Contaba que estaba hasta las narices de que los tíos fueran mirándole las prominencias, que estábamos todos más salidos que el rabo de una cacerola y que así este mundo no iba a llegar a ninguna parte. Sobre lo primero sigo sin tener opinión, pero desde luego los demás puntos los clavó. La chica era bastante bajita y tenía más defensas que un coche de choque; los amantes de los pechos talla king size debían de ponerse las botas.
Y digo que debían de ponerse las botas porque, para no gustarle que le miraran los promontorios, los llevaba bastante al descubierto. Parece ser que de todos los diseños de camisas y camisetas que existen en el mercado, a la pobre le gustaban sólo las que le dejaban las tetas fuera. Qué cruel casualidad; vivimos en un país que es una potencia textil y a la pobre no le llegaba la tela para taparse las vergüenzas, situación del todo comprensible en tanto que con uno de sus sujetadores me hacía yo una funda para la moto.

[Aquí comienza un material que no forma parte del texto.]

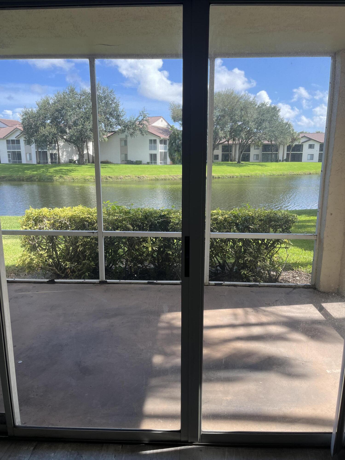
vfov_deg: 67.3
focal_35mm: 26
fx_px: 346
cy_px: 230
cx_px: 172
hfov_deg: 53.1
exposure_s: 1/583
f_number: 1.6
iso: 50
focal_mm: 5.1
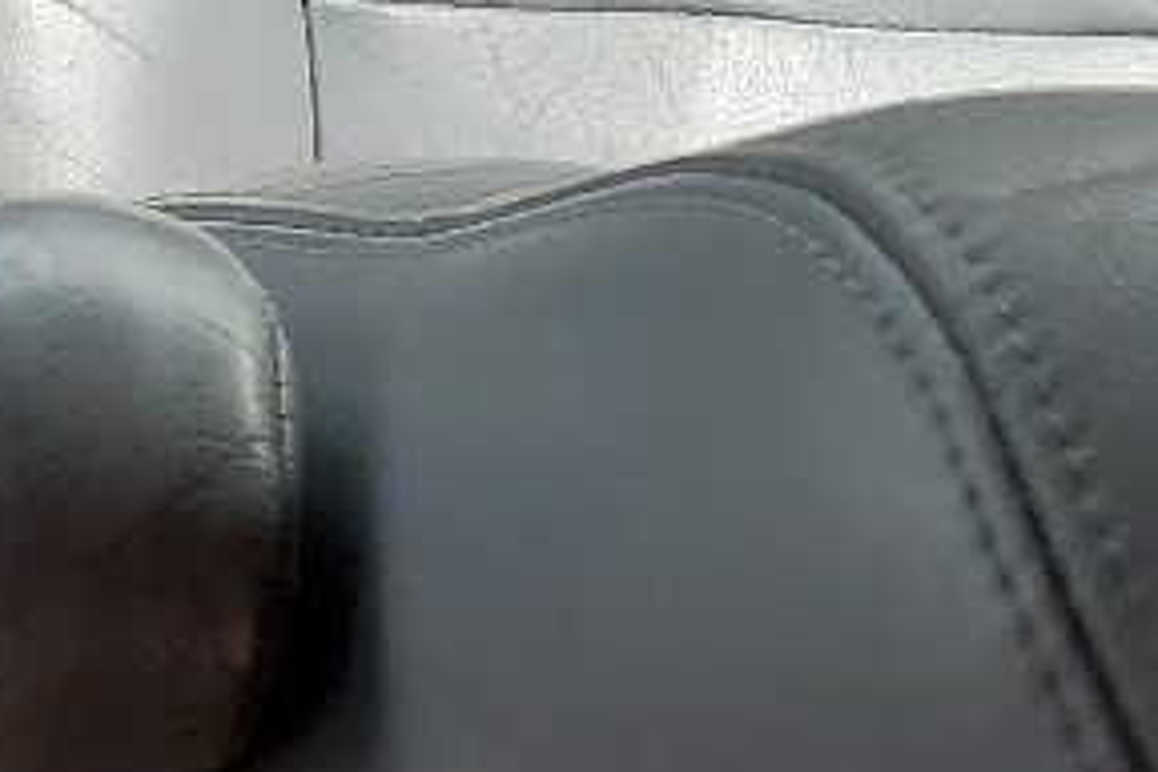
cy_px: -1259
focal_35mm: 150
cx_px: -607
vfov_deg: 8.2
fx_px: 4825
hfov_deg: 12.9
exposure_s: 1/625
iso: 50
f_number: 1.5
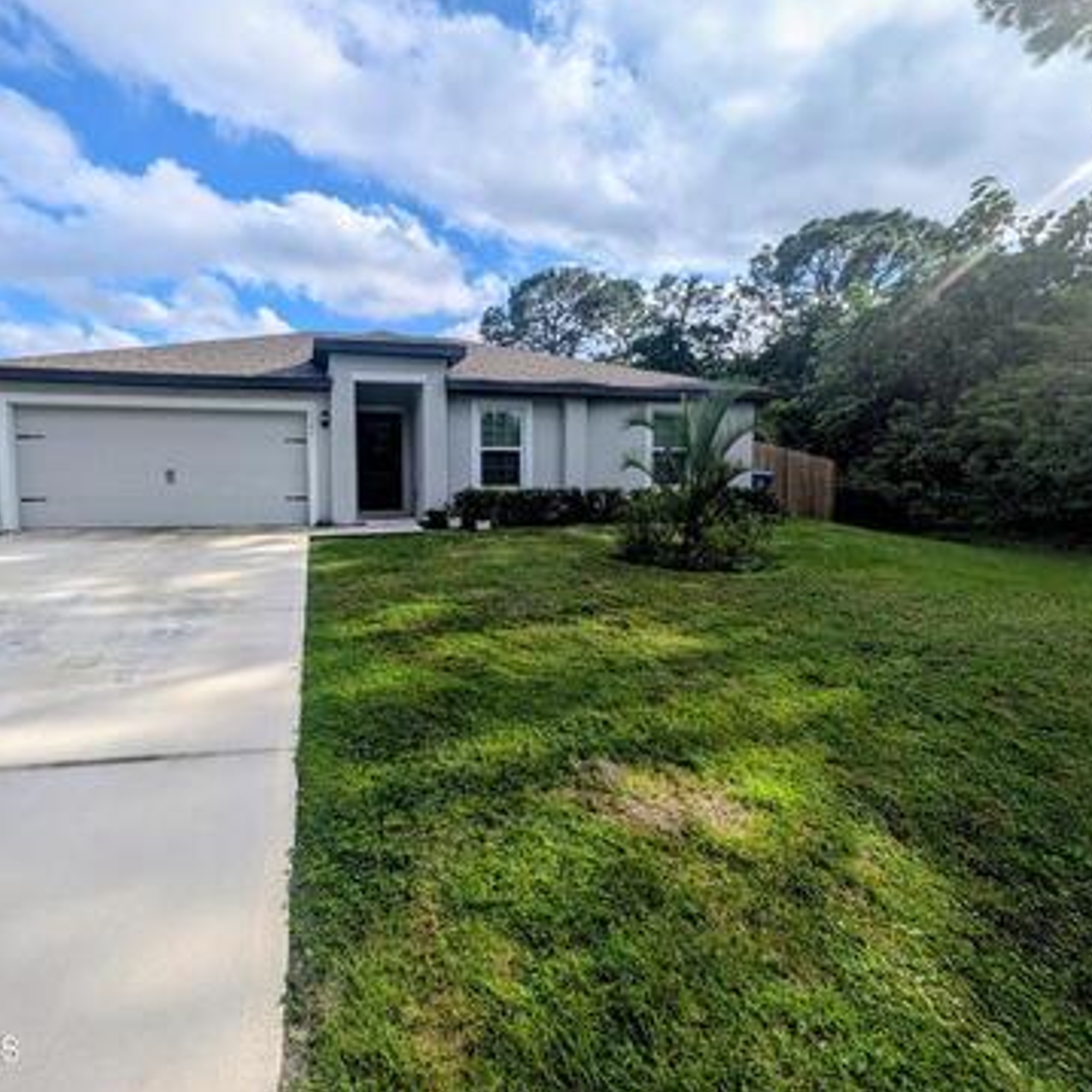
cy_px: 531
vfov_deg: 87.4
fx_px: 571
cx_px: 417
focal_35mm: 16
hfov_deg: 85.9
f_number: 2.2
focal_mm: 1.54
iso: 31
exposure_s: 1/1445
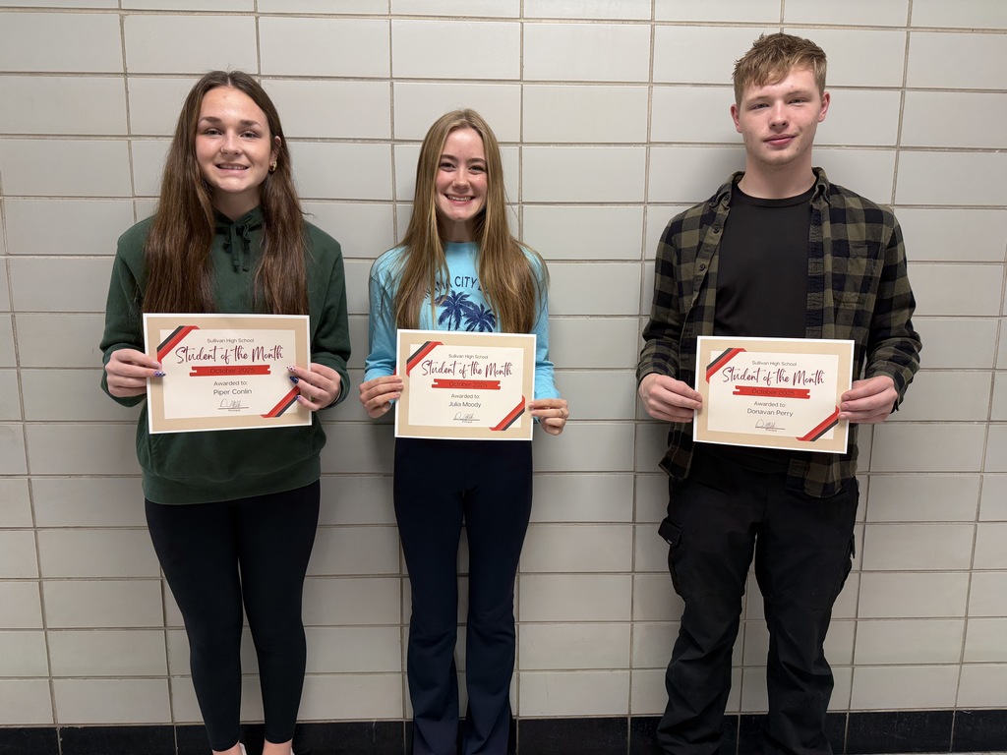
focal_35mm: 24
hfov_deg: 71.6
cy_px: 378
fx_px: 698
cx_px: 504
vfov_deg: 56.8
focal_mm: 6.76
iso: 160
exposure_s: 1/120
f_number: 1.78
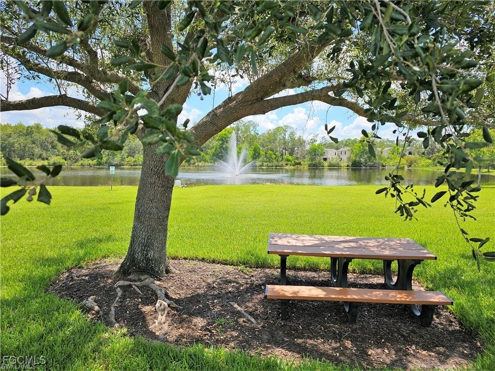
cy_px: 186
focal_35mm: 23
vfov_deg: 58.9
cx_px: 248
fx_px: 329
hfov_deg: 73.9
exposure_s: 1/611
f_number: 1.7
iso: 10
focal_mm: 6.3
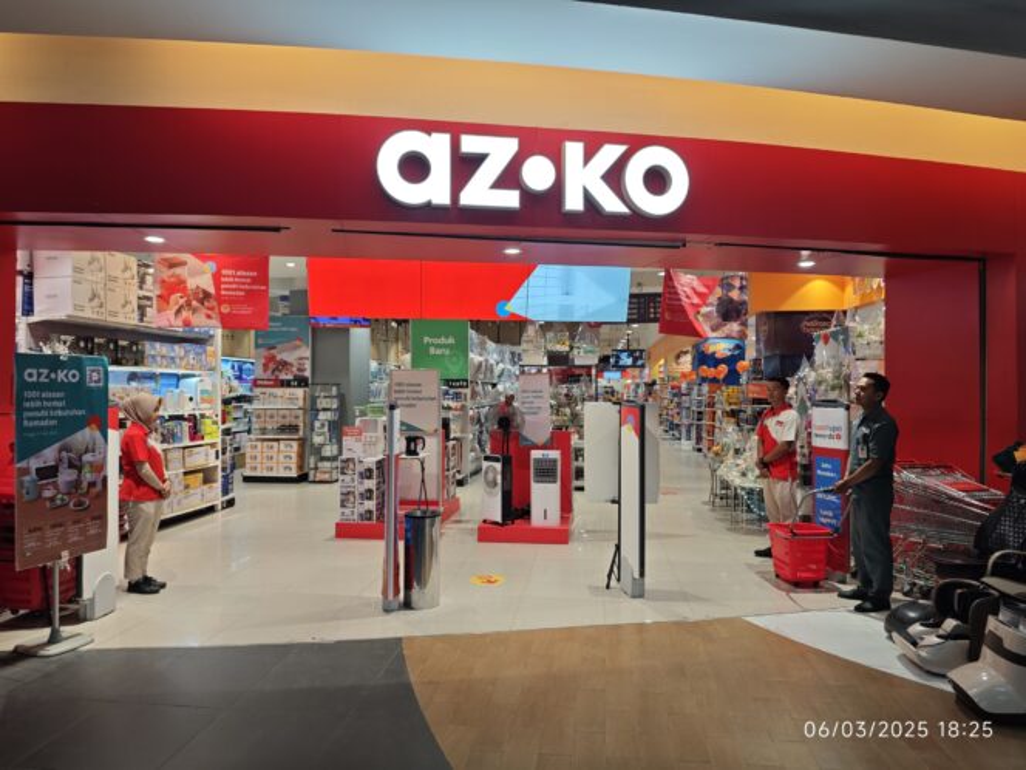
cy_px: 385
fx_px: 682
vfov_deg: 58.9
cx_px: 513
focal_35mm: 23
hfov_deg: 73.9
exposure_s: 1/100
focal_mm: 6.55
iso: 64
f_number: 1.6
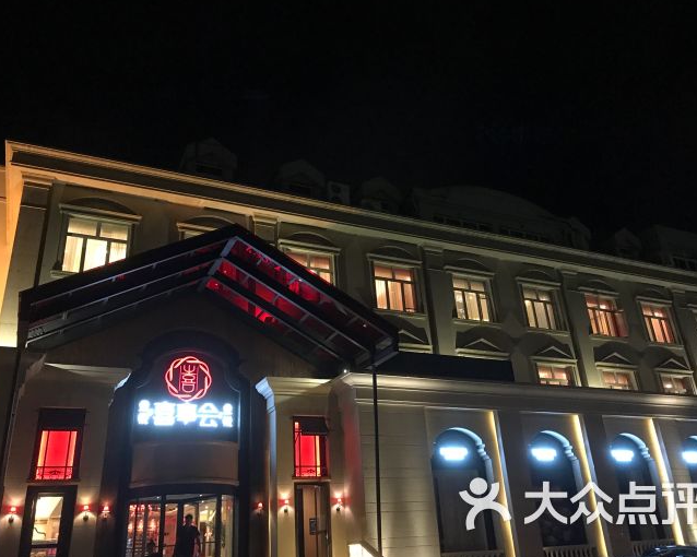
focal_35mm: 30
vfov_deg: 48.5
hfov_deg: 58.8
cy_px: 274
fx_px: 619
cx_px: 351
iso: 80
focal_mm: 3.99
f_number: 1.8
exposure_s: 1/8
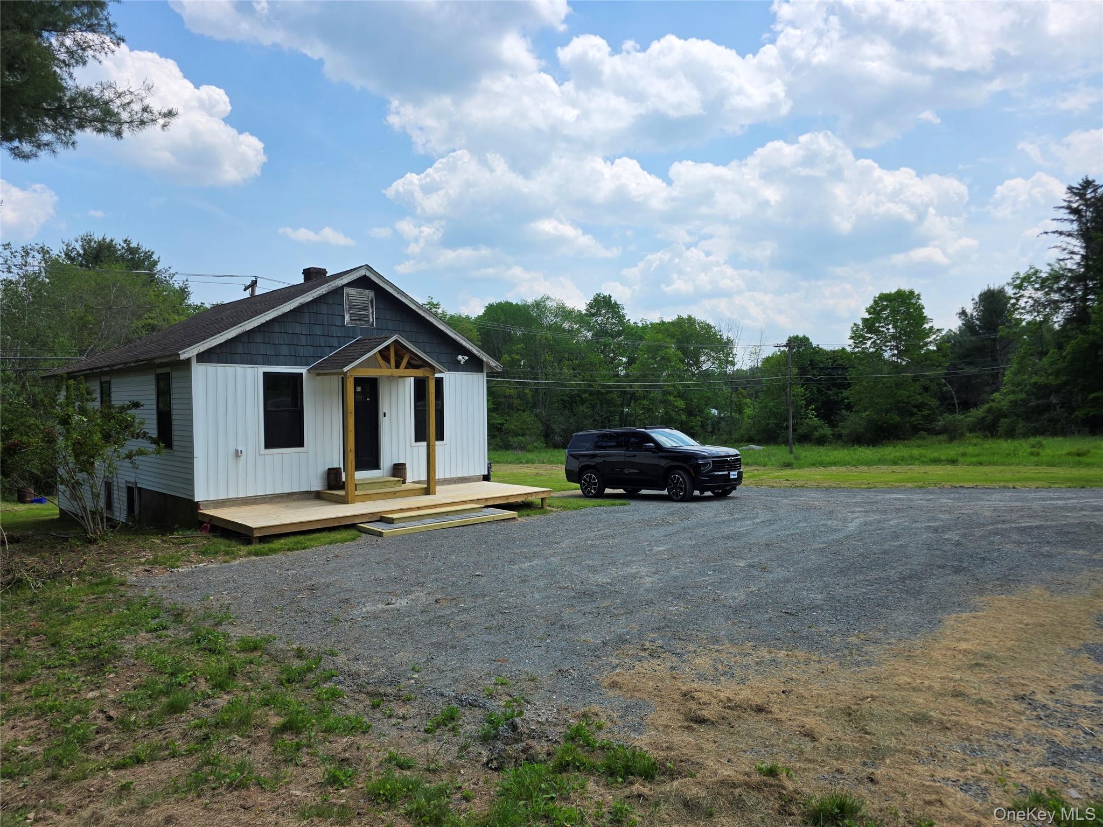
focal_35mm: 23
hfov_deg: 73.9
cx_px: 552
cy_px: 414
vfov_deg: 58.9
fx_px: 733
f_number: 1.7
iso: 80
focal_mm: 6.3
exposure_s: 1/5958
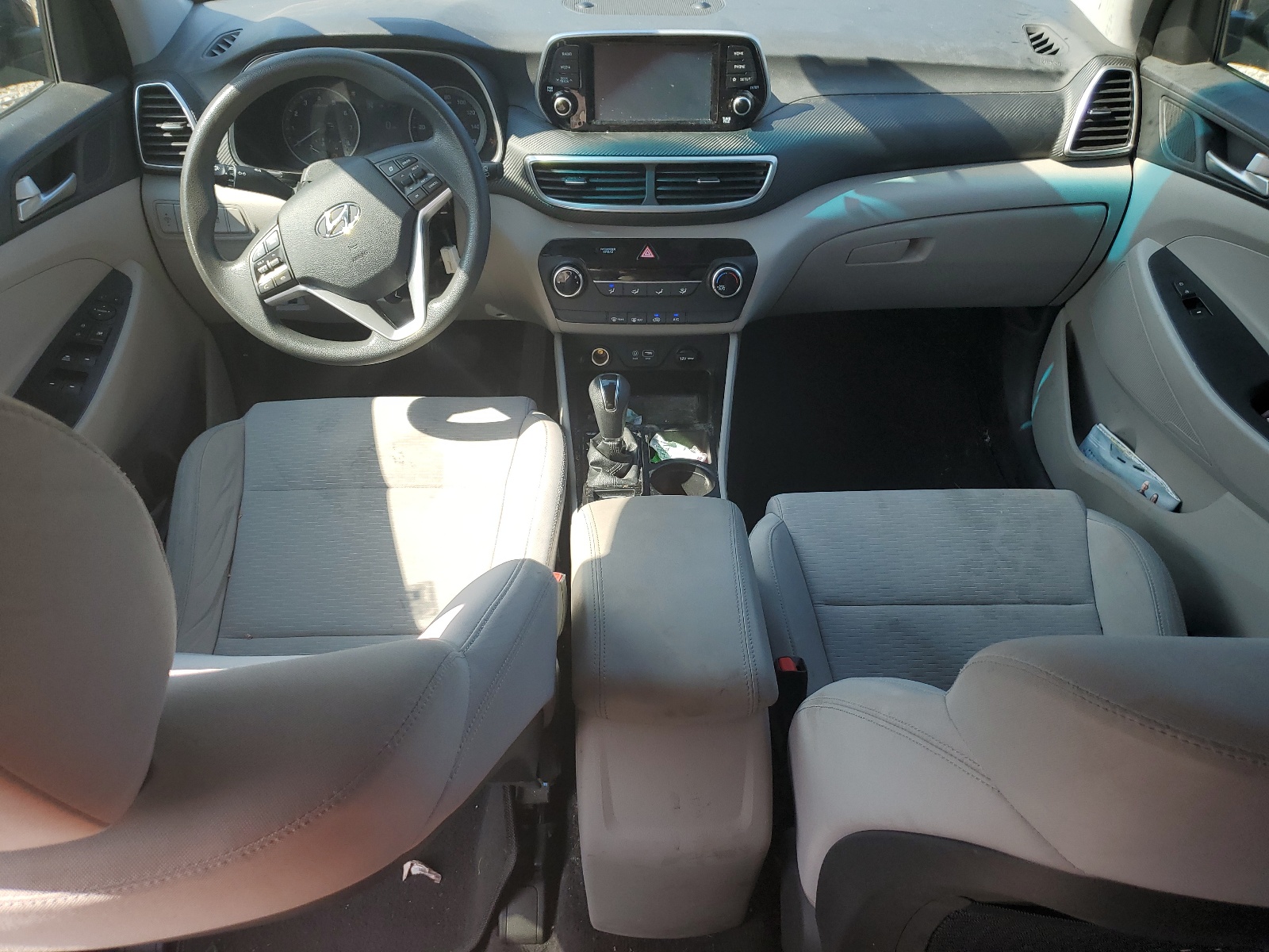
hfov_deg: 67.3
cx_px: 634
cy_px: 476
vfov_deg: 53.1
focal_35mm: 26
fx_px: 953
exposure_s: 1/526
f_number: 1.5
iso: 50
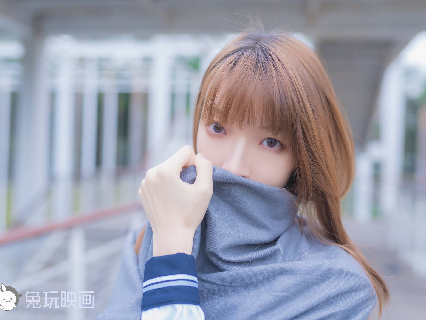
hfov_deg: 47.8
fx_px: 480
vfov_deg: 36.8
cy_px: 161
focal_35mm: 39
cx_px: 234
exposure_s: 1/320
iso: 100
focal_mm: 35
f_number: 2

La conversación terminó poco después de que la interfecta soltara algún que otro despropósito más, del estilo “Yo no voy mirando el paquete a los tíos” y allí quedé yo solo, pensativo y ensimismado. Mente lógica como soy, enseguida me di cuenta de que si ella no iba mirando los paquetes a los tíos era porque los tíos no iban enseñando el paquete. No era mi caso y tampoco me pareció que fuera el caso de ninguno de los de mi gremio que por allí vi pulular. A ella le miraban las cantimploras porque las llevaba a la vista; era como si yo fuera a la escuela con el pito fuera y encima pidiese que nadie me lo mirara. Lo que no quieras que se vea, no lo enseñes, y punto.
No tuve que pensar mucho más para colegir que si ella mostraba sus exhuberancias era porque agradecía las miradas perversas que caían sobre ella, y que si tales miradas se daban era porque las perpetraba. El tema dio para unos días más de reflexión y charlas con los amigos. La conclusión: las mujeres quieren recibir la mirada perversa, pero sin que se note. Quieren ser desnudadas con la vista pero con disimulo. Es más, seguro que a aquella le encantaba la frasecita de “Deja ya de mirarme las tetas” y la ensayaba delante del espejo por las noches. ¿Qué opinan los lectores al respecto? ¿Disfrutan las mujeres con las miradas libidinosas?